The revelation - finally - of just how many servants the Lady of Blood had, scattered throughout their lands, shocked the barons into movement. Apparently, the knights who had been rounded up to accompany Wren, Ghveris, and Falkenrath to the guild hall had returned to their liege lords and ladies with ghastly stories about animated human corpses hanging on meathooks, and pools of blood shining with magical power. The rumors had spread as fast as an autumn forest fire, panicking the barons.
Liv considered their urgency nearly a decade too late, but at least it had finally come. An unexpected outcome of the shift in focus was that she ended up answering more questions about the war in Varuna than about the proposed peace terms, which had abruptly been overshadowed by what had happened in Freeport. To her satisfaction, their allies - or at least those with common interests - were able to use the incidents to push the direction of the council. The priests of the Trinity, led by Eustace, pushed for a renewed effort to track down every cell of Ractia worshippers in the kingdom. Sidonie’s father gave her a perfect set-up, when he asked directly what Lucania could do to aid the fight against the risen goddess.

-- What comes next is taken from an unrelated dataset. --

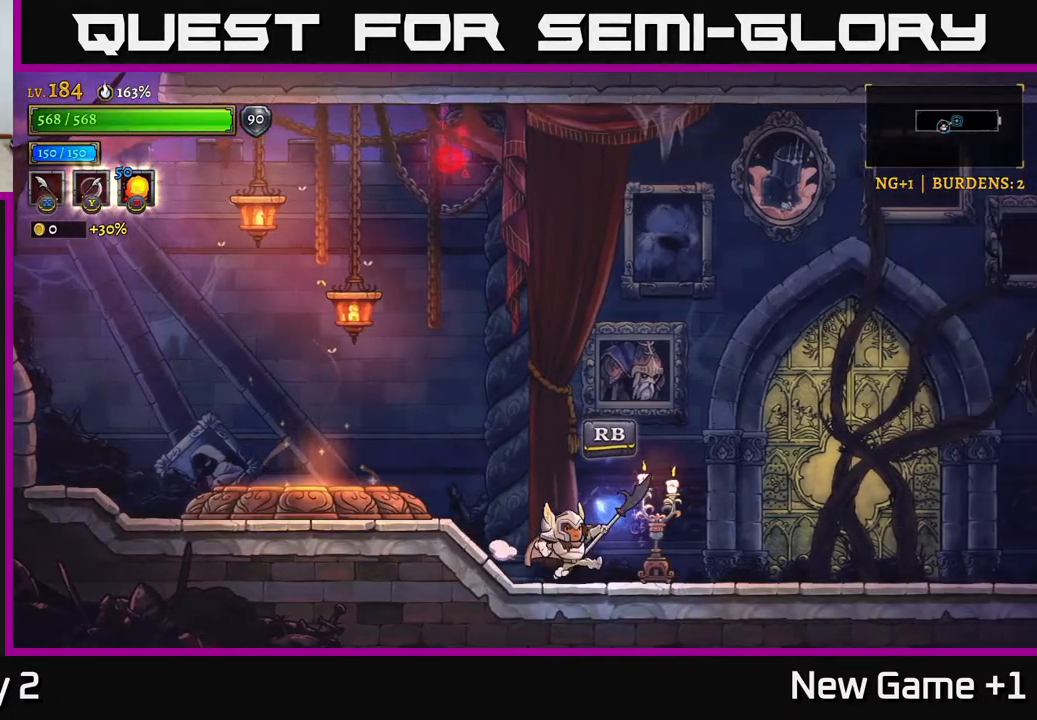
{"buttons": [], "left_stick": "right", "right_stick": "center", "events": [[133, "left_stick", "center"], [433, "left_stick", "right"]]}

“After the battle at Nightfall Peak, we know that Ractia fled, but we don’t know which rift she’s retreated to,” Liv explained. “Wren Wind Dancer has been leading our scouting teams to every rift we can find, one by one, but the hunt would go far quicker if we could use a few experienced culling teams to help.”
When it came to the actual treaty, and details like Thurston Falkenrath’s trade requests, Liv largely left Blaise to answer which she sat back and listened. He’d had months to ensconce himself in Freeport, after all, and get to know the major players at court. Liv was growing to appreciate the keen political mind that lurked beneath the man’s veneer of a dissolute rogue.
“You made a good choice,” she told Keri, leaning over to put their heads together while the debates passed them by.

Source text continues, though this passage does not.